Relationship to Other Leaderboard Columns

ColumnWhat It MeasuresTime Window
Titan IndexZ-score composite of speed + efficiency, 0–100 scaleRolling window (recent workouts)
CompositeAverage of ordinal speed rank + ordinal efficiency rankSeason average
SpeedAverage ordinal rank by split time (lower = faster)Season average
EfficiencyAverage ordinal rank by watts per pound (lower rank = more efficient)Season average

Use the Titan Index for a recency-weighted view of overall performance. Use Composite for a full-season ordinal view. Compare individual Speed and Efficiency columns to understand what’s driving an athlete’s position.

Scale Design: Why 0–100 (and Alternatives)
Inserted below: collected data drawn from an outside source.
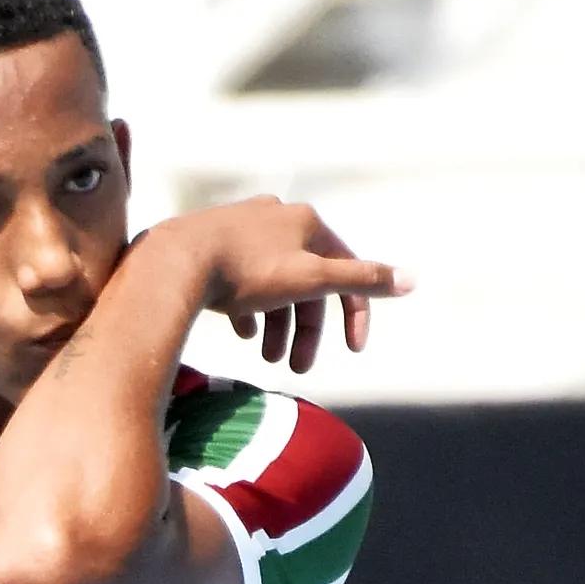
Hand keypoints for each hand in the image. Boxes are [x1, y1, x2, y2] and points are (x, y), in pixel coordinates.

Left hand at [151, 195, 409, 374]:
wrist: (173, 263)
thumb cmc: (244, 271)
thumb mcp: (310, 279)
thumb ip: (360, 280)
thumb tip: (411, 280)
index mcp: (307, 221)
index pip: (346, 272)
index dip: (354, 315)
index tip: (351, 352)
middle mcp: (278, 216)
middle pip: (307, 282)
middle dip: (305, 329)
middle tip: (295, 368)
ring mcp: (243, 226)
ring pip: (274, 283)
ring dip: (278, 324)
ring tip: (265, 356)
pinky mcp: (212, 242)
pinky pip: (242, 279)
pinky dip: (249, 309)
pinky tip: (240, 332)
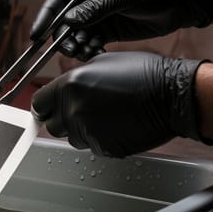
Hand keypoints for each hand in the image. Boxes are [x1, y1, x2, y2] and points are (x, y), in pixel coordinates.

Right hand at [30, 0, 212, 59]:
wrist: (182, 3)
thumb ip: (95, 8)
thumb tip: (68, 21)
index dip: (46, 14)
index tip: (37, 34)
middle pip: (64, 17)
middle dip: (62, 34)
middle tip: (65, 48)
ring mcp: (98, 14)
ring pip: (76, 32)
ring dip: (75, 44)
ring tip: (82, 52)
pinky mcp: (107, 29)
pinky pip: (89, 41)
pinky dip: (88, 49)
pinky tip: (94, 53)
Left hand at [31, 52, 207, 157]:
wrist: (173, 95)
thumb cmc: (143, 74)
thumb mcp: (100, 63)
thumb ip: (75, 79)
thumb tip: (63, 89)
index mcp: (69, 85)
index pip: (39, 103)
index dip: (45, 106)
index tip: (49, 108)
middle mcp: (74, 109)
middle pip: (52, 125)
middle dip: (62, 120)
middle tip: (81, 112)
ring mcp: (89, 130)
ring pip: (72, 138)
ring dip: (82, 131)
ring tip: (104, 117)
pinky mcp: (105, 147)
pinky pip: (93, 147)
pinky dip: (100, 140)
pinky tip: (116, 126)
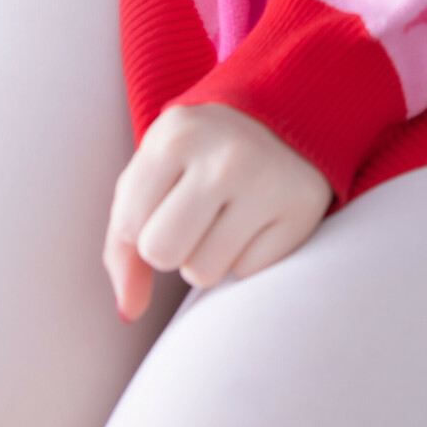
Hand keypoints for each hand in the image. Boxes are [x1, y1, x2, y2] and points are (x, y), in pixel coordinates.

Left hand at [103, 103, 333, 320]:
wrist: (283, 114)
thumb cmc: (201, 153)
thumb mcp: (153, 173)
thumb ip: (123, 242)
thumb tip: (128, 311)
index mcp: (176, 134)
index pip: (131, 228)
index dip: (143, 227)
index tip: (167, 198)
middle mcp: (225, 156)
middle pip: (163, 253)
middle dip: (171, 247)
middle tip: (194, 214)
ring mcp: (269, 182)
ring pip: (204, 272)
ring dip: (208, 256)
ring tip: (227, 215)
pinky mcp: (303, 210)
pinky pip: (248, 272)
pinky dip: (247, 254)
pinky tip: (258, 218)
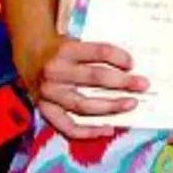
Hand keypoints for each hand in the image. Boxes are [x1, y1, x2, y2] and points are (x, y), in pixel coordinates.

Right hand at [25, 37, 147, 139]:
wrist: (29, 52)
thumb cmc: (61, 47)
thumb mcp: (76, 40)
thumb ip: (96, 52)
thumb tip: (130, 66)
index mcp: (65, 49)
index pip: (98, 51)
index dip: (118, 57)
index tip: (133, 64)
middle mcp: (55, 71)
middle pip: (94, 78)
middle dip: (122, 83)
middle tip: (143, 85)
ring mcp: (48, 93)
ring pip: (83, 105)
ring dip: (110, 107)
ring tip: (131, 104)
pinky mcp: (44, 109)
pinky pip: (66, 126)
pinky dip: (87, 132)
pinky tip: (107, 129)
The current implementation uses min-max normalization to a 0–100 scale. This is the most intuitive for coaches but has a known drawback: someone is always 0 and someone is always 100 within a per-workout snapshot.

The season-level rolling average naturally softens this — averaging across multiple workouts means nobody stays pinned at 0 unless they are consistently the lowest on every dimension in every workout.
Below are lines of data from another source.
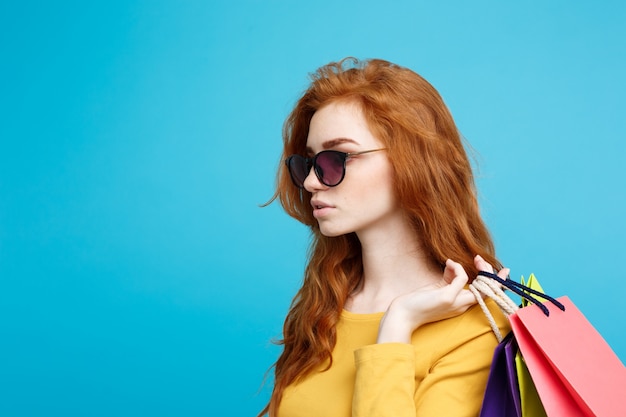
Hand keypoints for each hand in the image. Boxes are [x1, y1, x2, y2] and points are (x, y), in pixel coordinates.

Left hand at [377, 257, 507, 343]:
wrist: (403, 315)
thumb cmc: (418, 303)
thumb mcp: (437, 288)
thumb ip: (448, 278)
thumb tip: (453, 264)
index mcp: (461, 304)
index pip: (485, 294)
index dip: (495, 283)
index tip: (503, 270)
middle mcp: (462, 305)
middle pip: (489, 291)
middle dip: (491, 273)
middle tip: (480, 259)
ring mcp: (456, 303)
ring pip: (482, 287)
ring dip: (481, 269)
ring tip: (471, 259)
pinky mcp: (448, 298)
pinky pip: (461, 278)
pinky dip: (457, 268)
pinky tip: (448, 263)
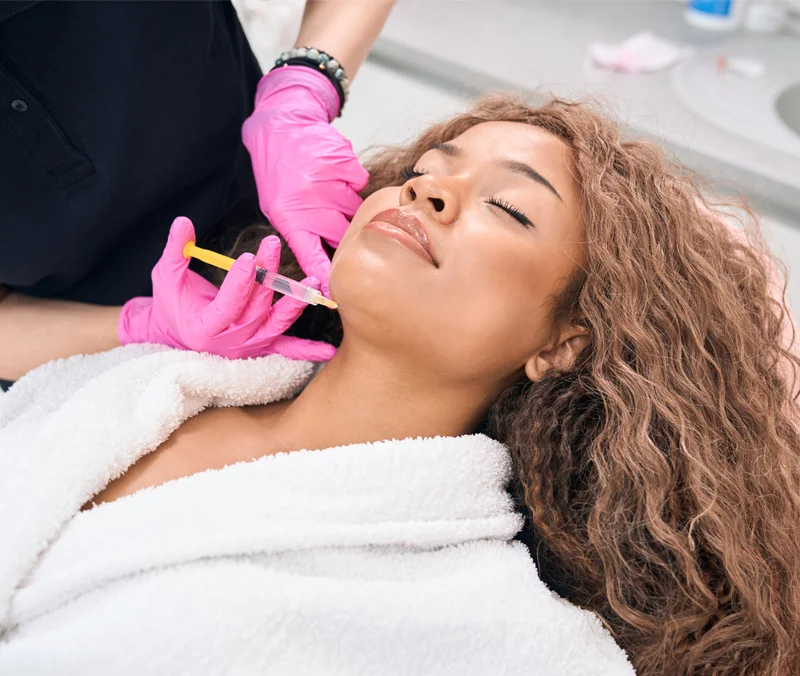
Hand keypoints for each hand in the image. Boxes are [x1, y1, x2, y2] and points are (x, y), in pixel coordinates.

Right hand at [118, 217, 335, 360]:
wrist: (177, 337)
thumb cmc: (172, 305)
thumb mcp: (166, 277)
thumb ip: (176, 250)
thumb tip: (183, 222)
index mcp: (206, 326)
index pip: (227, 304)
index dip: (239, 282)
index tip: (248, 258)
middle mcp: (231, 340)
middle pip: (255, 307)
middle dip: (266, 275)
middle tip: (272, 245)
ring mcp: (250, 346)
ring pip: (276, 324)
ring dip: (294, 305)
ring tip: (310, 284)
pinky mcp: (263, 348)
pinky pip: (288, 350)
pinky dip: (308, 351)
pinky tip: (328, 350)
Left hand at [242, 66, 368, 293]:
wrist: (280, 128)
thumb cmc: (279, 175)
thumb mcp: (279, 209)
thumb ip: (305, 235)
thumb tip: (330, 269)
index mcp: (291, 218)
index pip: (312, 256)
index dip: (326, 276)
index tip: (335, 292)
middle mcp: (311, 202)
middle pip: (344, 233)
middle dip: (345, 233)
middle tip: (335, 220)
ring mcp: (329, 181)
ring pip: (355, 207)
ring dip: (347, 203)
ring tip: (328, 188)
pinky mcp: (343, 161)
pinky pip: (361, 182)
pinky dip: (351, 180)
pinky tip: (334, 170)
Alternative Scales Considered

ApproachFormulaRangeTrade-off
Min-max 0–100 (current)(raw−min)/(max−min) × 1000–100Simple, intuitive. But bottom athlete is always 0.
Compressed floor (20–100)20 + (raw−min)/(max−min) × 8020–100Nobody sees “0.” Still a relative scale but less demoralizing.
T-score50 + 10 × rawZ~20–80Classic psychometrics. Average is always 50, most athletes fall 30–70. Nobody near 0.
Percentile rankordinal position / N × 1000–100Even distribution (every athlete has a unique percentile). Loses magnitude information — barely-different athletes can have very different percentiles.

Limitations

  • Not cross-team comparable. Because the index is normalized within the visible group, a Titan Index of 80 on one team is not equivalent to 80 on another. It measures relative standing, not absolute performance.
  • Equal weighting may not fit every selection context. When selecting for a specific boat class (e.g., lightweight 4×), efficiency may matter more. When selecting for an open 8+, raw speed may dominate. Coaches should use the individual Speed and Efficiency columns alongside the Titan Index.
  • Small cohorts amplify extremes. With only 3–4 athletes, top and bottom scores are more volatile. The metric becomes more informative with larger groups (8+ athletes).
  • Requires weight data for efficiency component. Athletes without body weight recorded cannot receive a Titan Index.